Enfin la Raison et la Vérité passèrent par la France : elles y avaient déjà fait quelques apparitions, et en avaient été chassées.
« Vous souvient-il, disait la Vérité à sa mère, de l’extrême envie que nous eûmes de nous établir chez les Français dans les beaux jours de Louis XIV ? Mais les querelles impertinentes des jésuites et des jansénistes nous firent enfuir bientôt. Les plaintes continuelles des peuples ne nous rappelèrent pas. J’entends à présent les acclamations de vingt millions d’hommes qui bénissent le ciel. Les uns disent : « Cet avénement est d’autant plus joyeux que nous n’en payons pas la joie[1]. » Les autres crient : « Le luxe n’est que vanité. Les doubles emplois, les dépenses superflues, les profits excessifs, vont être retranchés » ; et ils ont raison. « Tout impôt va être aboli » ; et ils ont tort, car il faut que chaque particulier paye pour le bonheur général.

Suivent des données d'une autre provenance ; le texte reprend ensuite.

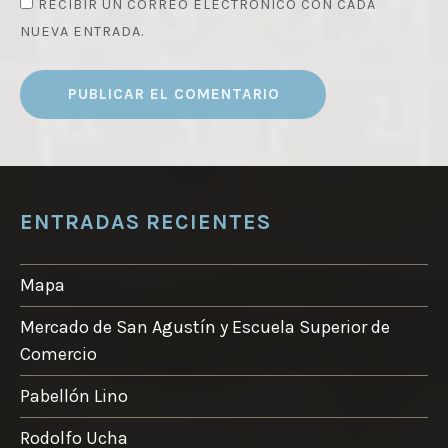
RECIBIR UN CORREO ELECTRÓNICO CON CADA
NUEVA ENTRADA.
ENTRADAS RECIENTES
Mapa
Mercado de San Agustín y Escuela Superior de
Comercio
Pabellón Lino
Rodolfo Ucha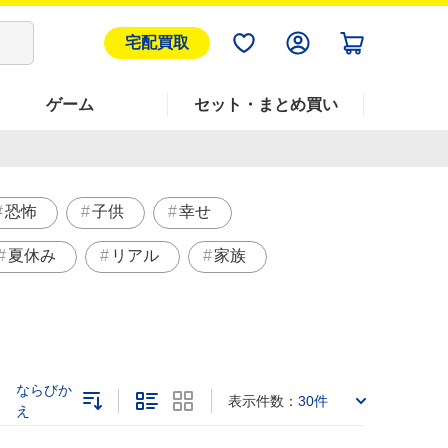
宅配買取
ゲーム
セット・まとめ買い
恐怖
子供
幸せ
夏休み
リアル
家族
ならびか
表示件数：
30件
え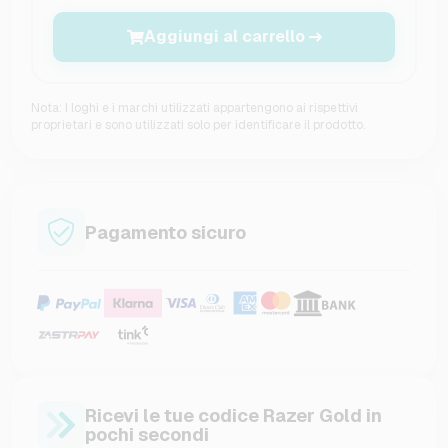
Aggiungi al carrello
Nota: I loghi e i marchi utilizzati appartengono ai rispettivi
proprietari e sono utilizzati solo per identificare il prodotto.
Pagamento sicuro
Ricevi le tue codice Razer Gold in
pochi secondi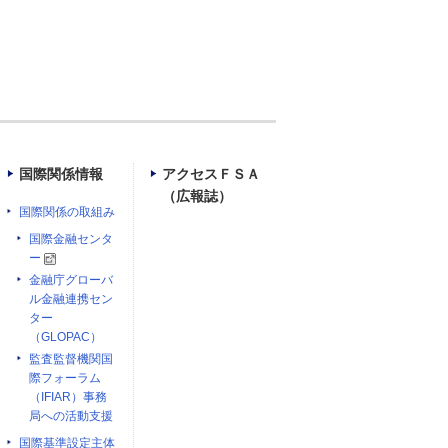
国際関係情報
アクセスＦＳＡ
（広報誌）
国際関係の取組み
国際金融センタ
ー
金融庁グローバ
ル金融連携セン
ター
（GLOPAC）
監査監督機関国
際フォーラム
（IFIAR）事務
局への活動支援
国際基準設定主体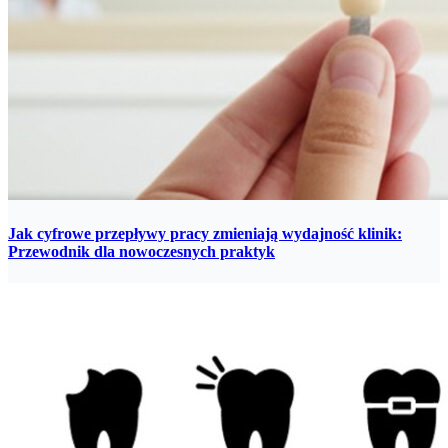
Jak cyfrowe przepływy pracy zmieniają wydajność klinik:
Przewodnik dla nowoczesnych praktyk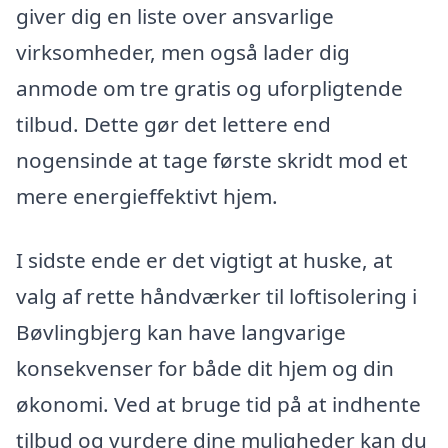
giver dig en liste over ansvarlige
virksomheder, men også lader dig
anmode om tre gratis og uforpligtende
tilbud. Dette gør det lettere end
nogensinde at tage første skridt mod et
mere energieffektivt hjem.
I sidste ende er det vigtigt at huske, at
valg af rette håndværker til loftisolering i
Bøvlingbjerg kan have langvarige
konsekvenser for både dit hjem og din
økonomi. Ved at bruge tid på at indhente
tilbud og vurdere dine muligheder kan du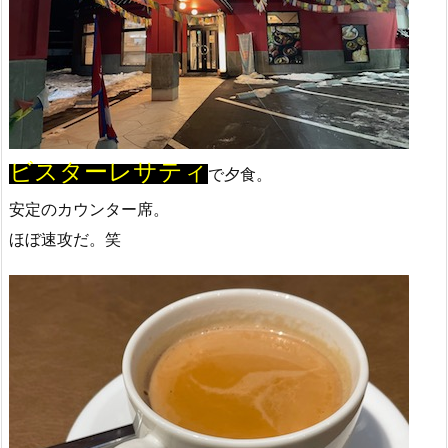
ビスターレサティ
で夕食。
安定のカウンター席。
ほぼ速攻だ。笑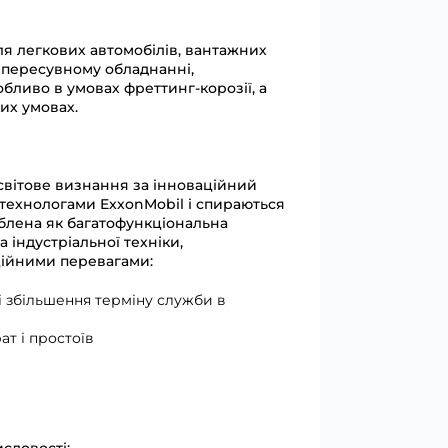
ля легкових автомобілів, вантажних
в пересувному обладнанні,
бливо в умовах фреттинг-корозії, а
их умовах.
 світове визнання за інноваційний
і технологами ExxonMobil і спираються
роблена як багатофункціональна
 індустріальної техніки,
нційними перевагами:
і збільшення терміну служби в
ат і простоїв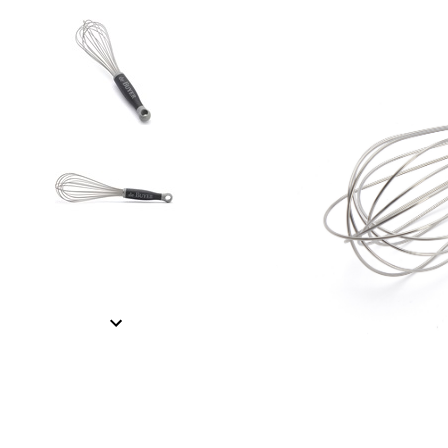
Item
1
of
3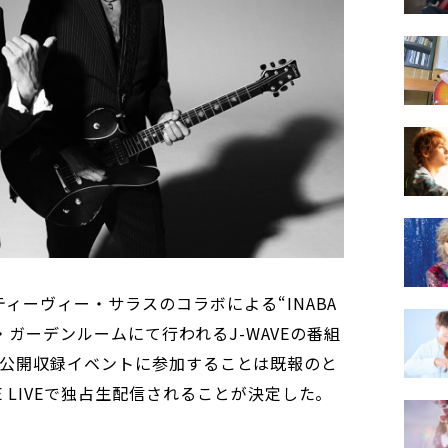
ティーヴィー・サラスのコラボによる“INABA
寿ザ・ガーデンルームにて行われるJ-WAVEの番組
JITO』公開収録イベントに参加することは既報のと
E LIVEで独占生配信されることが決定した。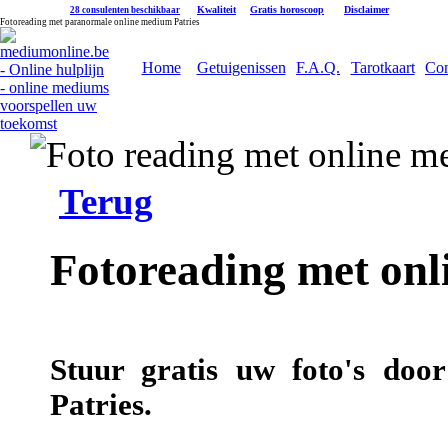
|
Kwaliteit
|
Gratis horoscoop
|
Disclaimer
28 consulenten beschikbaar
Fotoreading met paranormale online medium Patries
Home
Getuigenissen
F.A.Q.
Tarotkaart
Con
Terug
Fotoreading met onl
Stuur gratis uw foto's doo
Patries.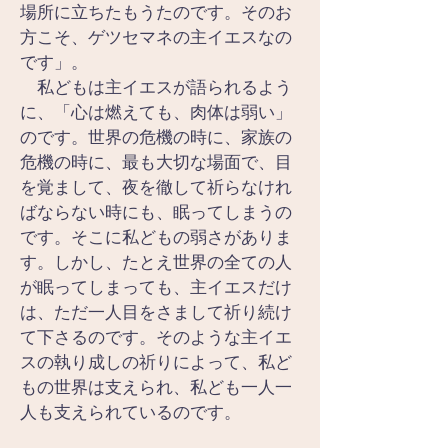
場所に立ちたもうたのです。そのお
方こそ、ゲツセマネの主イエスなの
です」。
　私どもは主イエスが語られるよう
に、「心は燃えても、肉体は弱い」
のです。世界の危機の時に、家族の
危機の時に、最も大切な場面で、目
を覚まして、夜を徹して祈らなけれ
ばならない時にも、眠ってしまうの
です。そこに私どもの弱さがありま
す。しかし、たとえ世界の全ての人
が眠ってしまっても、主イエスだけ
は、ただ一人目をさまして祈り続け
て下さるのです。そのような主イエ
スの執り成しの祈りによって、私ど
もの世界は支えられ、私ども一人一
人も支えられているのです。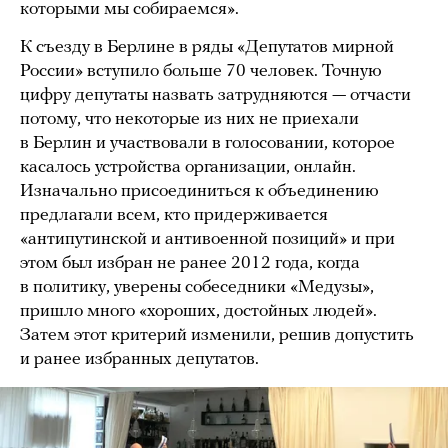
которыми мы собираемся».
К съезду в Берлине в ряды «Депутатов мирной
России» вступило больше 70 человек. Точную
цифру депутаты назвать затрудняются — отчасти
потому, что некоторые из них не приехали
в Берлин и участвовали в голосовании, которое
касалось устройства организации, онлайн.
Изначально присоединиться к объединению
предлагали всем, кто придерживается
«антипутинской и антивоенной позиций» и при
этом был избран не ранее 2012 года, когда
в политику, уверены собеседники «Медузы»,
пришло много «хороших, достойных людей».
Затем этот критерий изменили, решив допустить
и ранее избранных депутатов.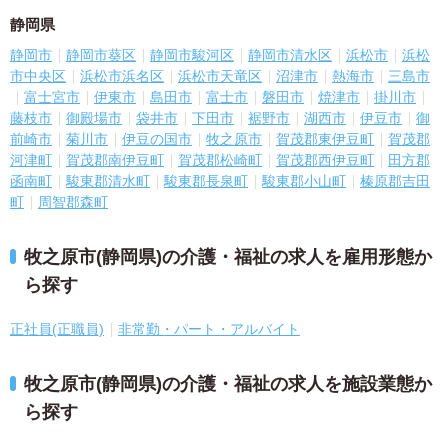
静岡県
静岡市
静岡市葵区
静岡市駿河区
静岡市清水区
浜松市
浜松
市中央区
浜松市浜名区
浜松市天竜区
沼津市
熱海市
三島市
富士宮市
伊東市
島田市
富士市
磐田市
焼津市
掛川市
藤枝市
御殿場市
袋井市
下田市
裾野市
湖西市
伊豆市
御
前崎市
菊川市
伊豆の国市
牧之原市
賀茂郡東伊豆町
賀茂郡
河津町
賀茂郡南伊豆町
賀茂郡松崎町
賀茂郡西伊豆町
田方郡
函南町
駿東郡清水町
駿東郡長泉町
駿東郡小山町
榛原郡吉田
町
周智郡森町
牧之原市(静岡県)の介護・福祉の求人を雇用形態か
ら探す
正社員(正職員)
非常勤・パート・アルバイト
牧之原市(静岡県)の介護・福祉の求人を施設業態か
ら探す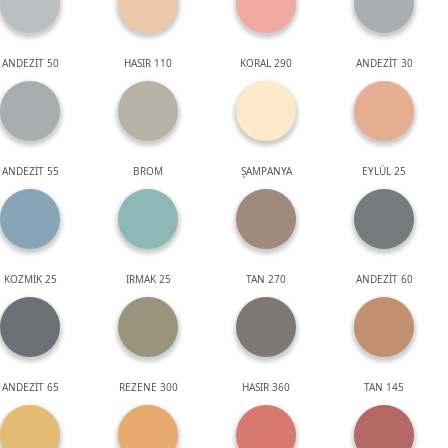
ANDEZİT 50
HASIR 110
KORAL 290
ANDEZİT 30
ANDEZİT 55
BROM
ŞAMPANYA
EYLÜL 25
KOZMİK 25
IRMAK 25
TAN 270
ANDEZİT 60
ANDEZİT 65
REZENE 300
HASIR 360
TAN 145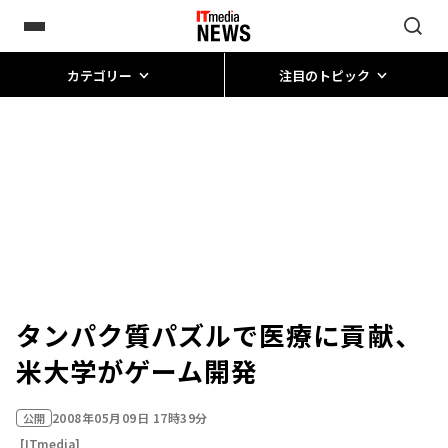
カテゴリー
注目のトピック
タンパク質パズルで医療に貢献、
米大学がゲーム開発
2008年05月09日 17時39分
公開
[ITmedia]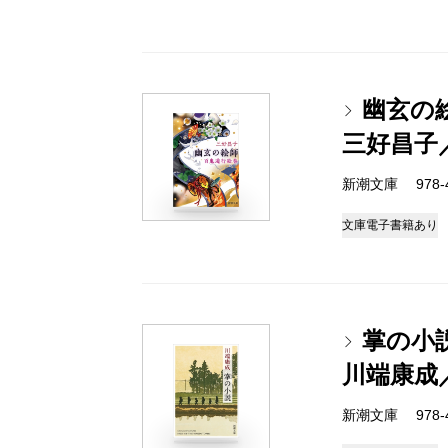
幽玄の
三好昌子
新潮文庫 978-4-
文庫
電子書籍あり
掌の小
川端康成
新潮文庫 978-4-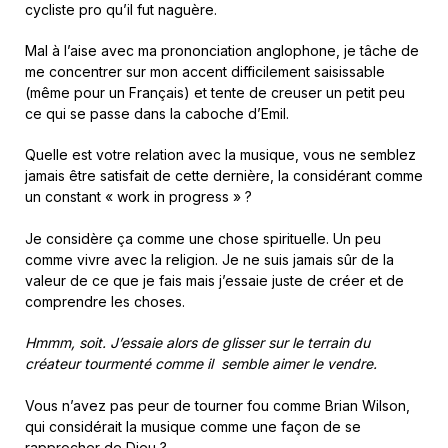
cycliste pro qu’il fut naguère.
Mal à l’aise avec ma prononciation anglophone, je tâche de
me concentrer sur mon accent difficilement saisissable
(même pour un Français) et tente de creuser un petit peu
ce qui se passe dans la caboche d’Emil.
Quelle est votre relation avec la musique, vous ne semblez
jamais être satisfait de cette dernière, la considérant comme
un constant « work in progress » ?
Je considère ça comme une chose spirituelle. Un peu
comme vivre avec la religion. Je ne suis jamais sûr de la
valeur de ce que je fais mais j’essaie juste de créer et de
comprendre les choses.
Hmmm, soit. J’essaie alors de glisser sur le terrain du
créateur tourmenté comme il semble aimer le vendre.
Vous n’avez pas peur de tourner fou comme Brian Wilson,
qui considérait la musique comme une façon de se
rapprocher de Dieu ?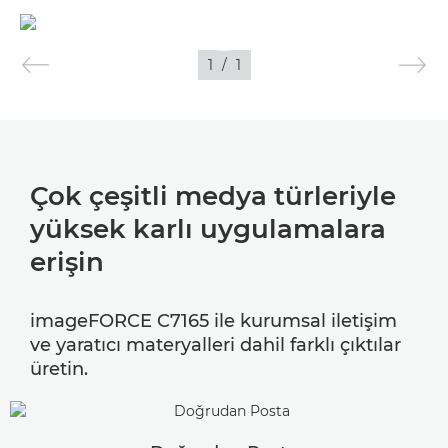
VİDEO
1
/
1
FOTOĞRAF
Çok çeşitli medya türleriyle
yüksek karlı uygulamalara
erişin
imageFORCE C7165 ile kurumsal iletişim
ve yaratıcı materyalleri dahil farklı çıktılar
üretin.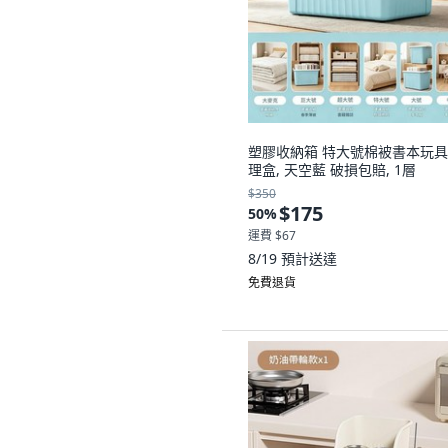
塑膠收納箱 特大號棉被書本玩
理盒, 天空藍 破損包賠, 1層
$350
$175
50
%
運費 $67
8/19
預計送達
免費退貨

« Les lois vont être uniformes. » Rien n’est plus à désirer ; mais rien n’est plus difficile. « On va répartir aux indigents qui travaillent, et surtout aux pauvres officiers, les biens immenses de certains oisifs qui ont fait vœu de pauvreté. Ces gens de main-morte n’auront plus eux-mêmes des esclaves de main-morte. On ne verra plus des huissiers de moines chasser de la maison paternelle des orphelins réduits à la mendicité, pour enrichir de leurs dépouilles un couvent jouissant des droits seigneuriaux, qui sont les droits des anciens conquérants. On ne verra plus des familles entières demandant vainement l’aumône à la porte de ce couvent qui les dépouille. » Plût à Dieu ! rien n’est plus digne d’un roi. Le roi de Sardaigne a détruit chez lui cet abus abominable. Fasse le ciel que cet abus soit exterminé en France !
« N’entendez-vous pas, ma mère, toutes ces voix qui disent : « Les mariages de cent mille familles utiles à l’État ne seront plus réputés concubinages ; et les enfants ne seront plus déclarés bâtards par la loi ? » La nature, la justice, et vous, ma mère, tout demande sur ce grand objet un règlement sage qui soit compatible avec le repos de l’État et avec les droits de tous les hommes.
« On rendra la profession de soldat si honorable que l’on ne sera plus tenté de déserter. » La chose est possible, mais délicate.
- ↑ Louis XVI, dès le mois de mai 1774, rendit une ordonnance par laquelle il faisait remise du droit de joyeux avénement.
On appelait ainsi certaines impositions extraordinaires qui se percevaient à l’avénement d’un roi. (B.)